Second Viennese School, maybe? As long as their being Austrian doesn’t make a difference.


----------



## haydnguy (Oct 13, 2008)

That's a good point. Some say Les Six was a reaction to the new music coming out of Germany, etc.


----------



## flamencosketches (Jan 4, 2019)

Littlephrase1913 said:


> Second Viennese School, maybe? As long as their being Austrian doesn't make a difference.


:lol: They can be the Austrian Mighty Handful... now who for Germany?


----------



## paulbest (Apr 18, 2019)

haydnguy said:


> I've always been intrigued by these groups but never stopped to think who might be roughly equivalent from Germany. Does anyone know of a loosely woven group that might fit the bill? Dimace?
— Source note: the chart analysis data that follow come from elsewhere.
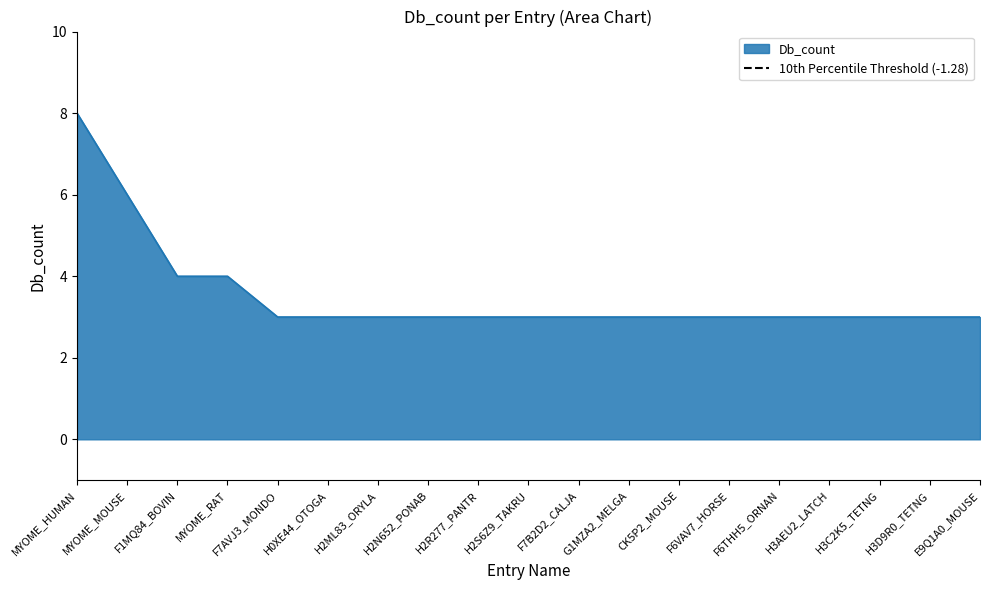

List the labels in order of value, largest first.

MYOME_HUMAN, MYOME_MOUSE, F1MQ84_BOVIN, MYOME_RAT, F7AVJ3_MONDO, H0XE44_OTOGA, H2ML83_ORYLA, H2N652_PONAB, H2R277_PANTR, H2S6Z9_TAKRU, F7B2D2_CALJA, G1MZA2_MELGA, CK5P2_MOUSE, F6VAV7_HORSE, F6THH5_ORNAN, H3AEU2_LATCH, H3C2K5_TETNG, H3D9R0_TETNG, E9Q1A0_MOUSE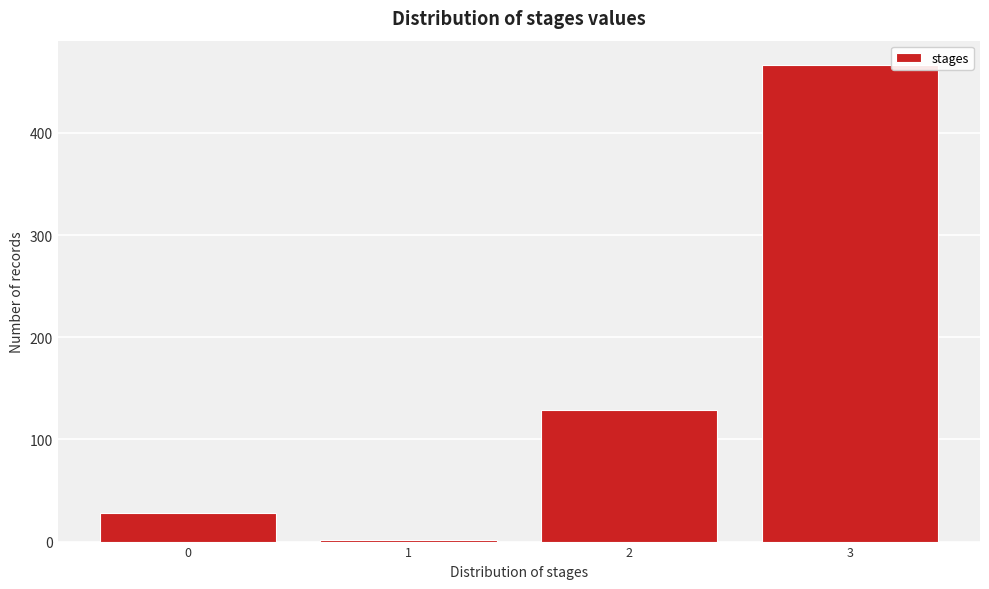

Reading left to right, list all the values displayed in this chart.

0=28	1=2	2=129	3=467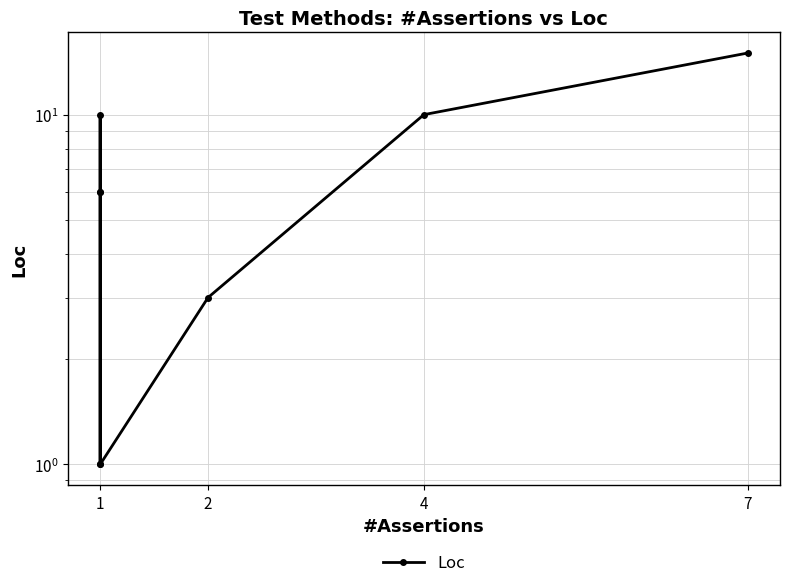

Does the chart have visible grid lines?

Yes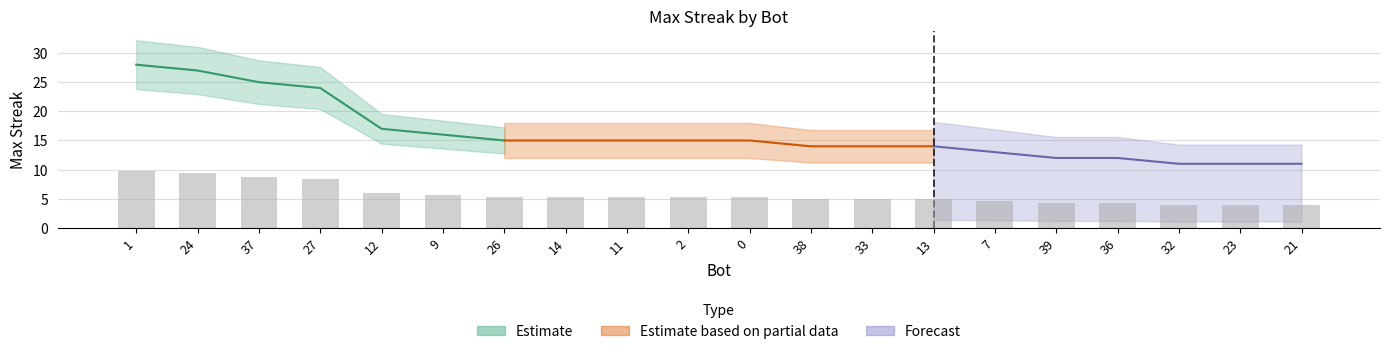

Does the chart contain stacked bars?

No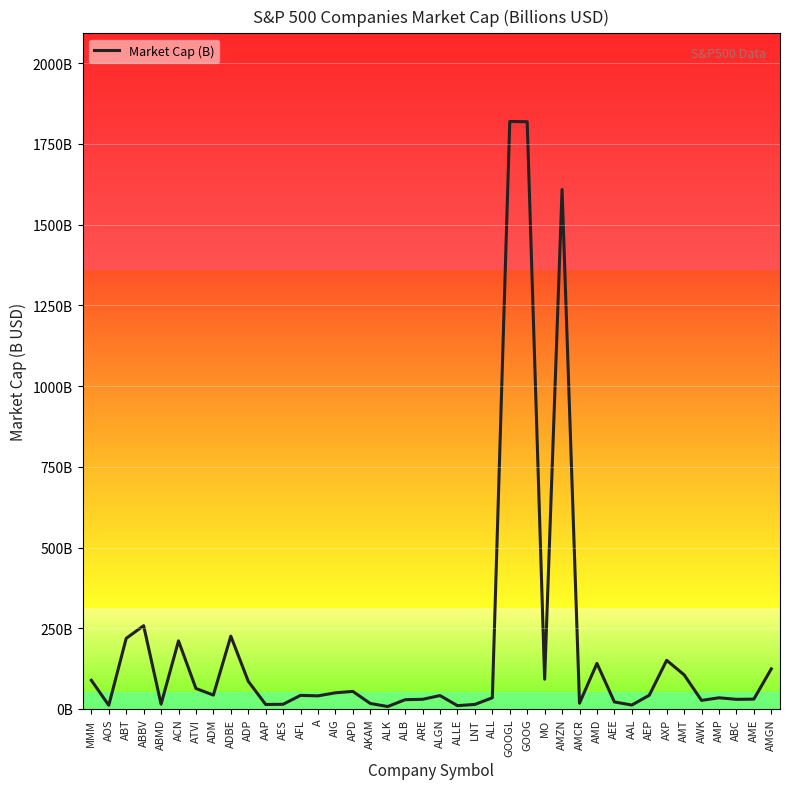

Is this an area chart (filled region under the line)?

No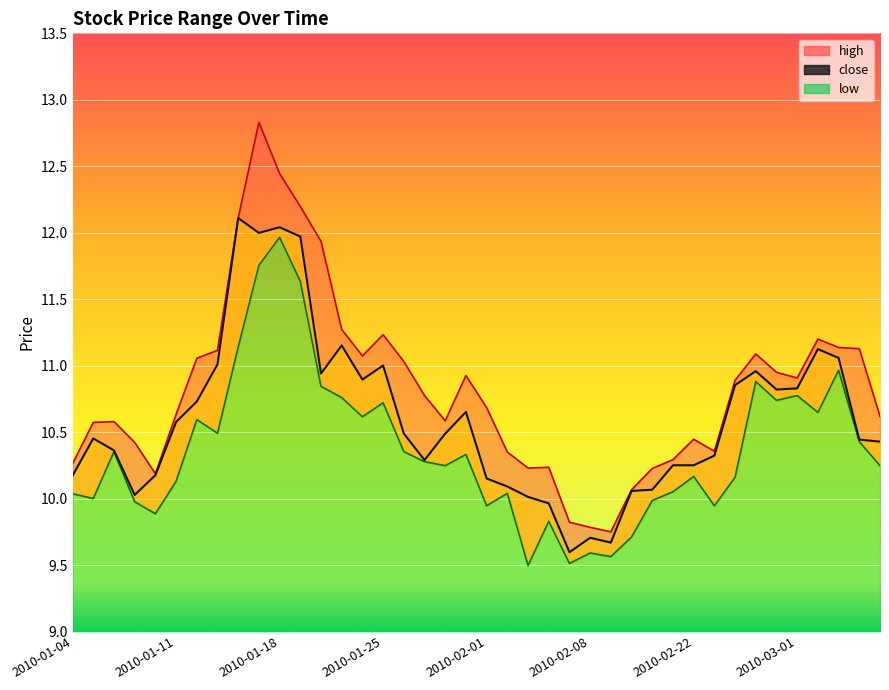

What is the difference between the maximum and minimum values in the high series?

3.1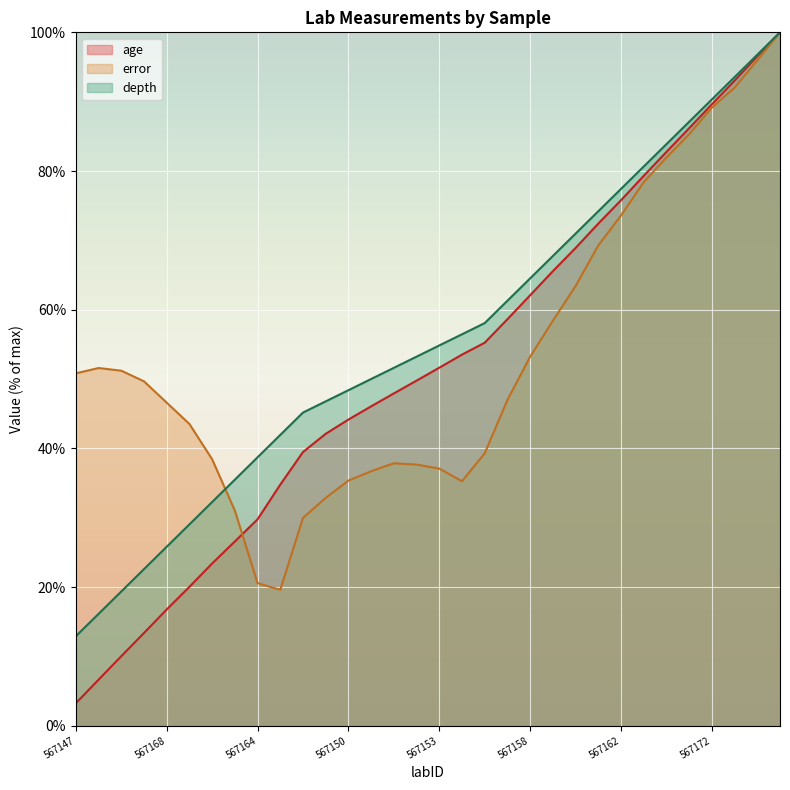

Where does the depth series first go above 54?

567153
Wagner,,,well Ok, bach, there, happy now
back to my original ideas,,now that the Bachians are happy.

Wagner
Hartmann
Schnittke,,,well he is Russian with Germanic roots. 
= disqualified. 
Henze.

The Mighty Three.

No, 2nd Viennese is Austrian, not german.


----------



## elgar's ghost (Aug 8, 2010)

The musical associates of the _Novembergruppe_, maybe? As I'm not an art buff I know next to nothing about it apart from everyone involved being motivated by left-wing politics - it may have ended up becoming more of a loose confederation than anything else but it does seem to have included at some point Kurt Weill, George Antheil, Hanns Eisler and Stefan Wolpe.


----------



## EdwardBast (Nov 25, 2013)

Bach-Haydn-Mozart-Beethoven . But seriously: There is no Germanic equivalent. The Five and Six are defined by their eccentric position with respect to the German mainstream and by the incorporation of nationalist elements. Germanic elements are already baked into and define the central tradition, so the question doesn't make sense.


----------



## RICK RIEKERT (Oct 9, 2017)

If you prefer a definite number there is the Gruppe 8 founded in the late sixties and associated with the modern Cologne School composers influenced by Stockhausen and others. They are Georg Kröll, Heinz Martin Lonquich, York Höller, Manfred Niehaus, Hans Ulrich Humpert, Rolf Riehm, Peter Michael Braun, and Bojidar Dimov. The Cologne School itself included Herbert Brün, Helmut Lachenmann, Gottfried Michael Koenig, Mauricio Kagel, Walter Zimmermann, and Herbert Eimert.


----------